Shunji Iwai, celui à qui l'on reprochait d'être au cœur du système talento, de trop s'appuyer sur le système " idole ", a signé l'un des plus beaux films du Japon en 2001, l'un des plus courageux. À la fin de l'entretien, je disais à Iwai que son absence sur les écrans étrangers m'en rappelait une autre, celle d'un autre grand réalisateur, Masato Harada (Kamikaze Taxi, Bounce Kogals, Jubaku). Tous ces films à dimension socio-contemporaine furent tournés avec le grand Koji Yakusho, qu'il vient de retrouver pour le tournage du Choix d'Hercule, un film sur l'Armée Rouge au Japon au début des années 70. (News à suivre, je serai sur le tournage). Iwai sourit en répondant que Harada l'avait appelé après avoir vu Lily, pour le féliciter.

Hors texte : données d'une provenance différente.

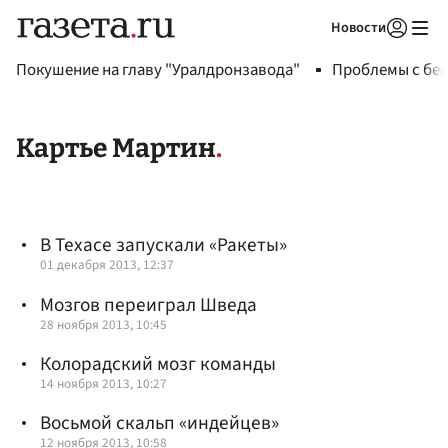
Новости
Авторизоваться
Покушение на главу "Уралдронзавода"
Проблемы с бен
Картье Мартин
В Техасе запускали «Ракеты»
01 декабря 2013, 12:37
Мозгов переиграл Шведа
28 ноября 2013, 10:45
Колорадский мозг команды
14 ноября 2013, 10:27
Восьмой скальп «индейцев»
12 ноября 2013, 10:58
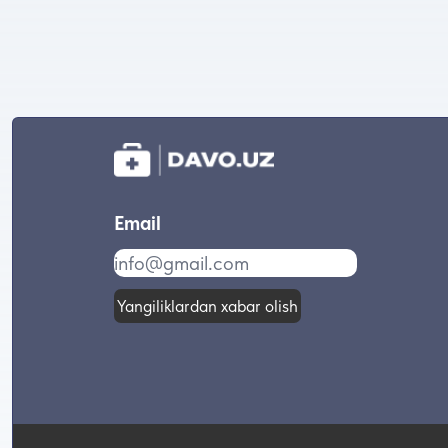
Email
Yangiliklardan xabar olish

Objectif Cinéma : Après Shigatsu Monogatori (April Story), vous aviez plusieurs projets en cours : une série de trois films, Y2K, avec Stanley Kwan et Edward Yang; une histoire de Stalker, et celle qui est devenue Lily Chou Chou. Que s'est-il passé avec ces autres projets, notamment Y2K ?

Shunji Iwai : En fait, j'avais deux ou trois idées de scénario pour ce projet, dont celle de mon nouveau film Lily Chou Chou. Au départ, c'était une co-production entre le Japon, Hong Kong et Taiwan. À la fin, seul Stanley Kwan a réalisé le sien, Stone Islands. Y2K, c'était au départ une volonté de montrer l'an 2000 et après, du point de vue de l'Asie. Les idées que j'avais auraient coûté trop cher. Je tenais par contre à faire Lily. Ce fut plus long que prévu.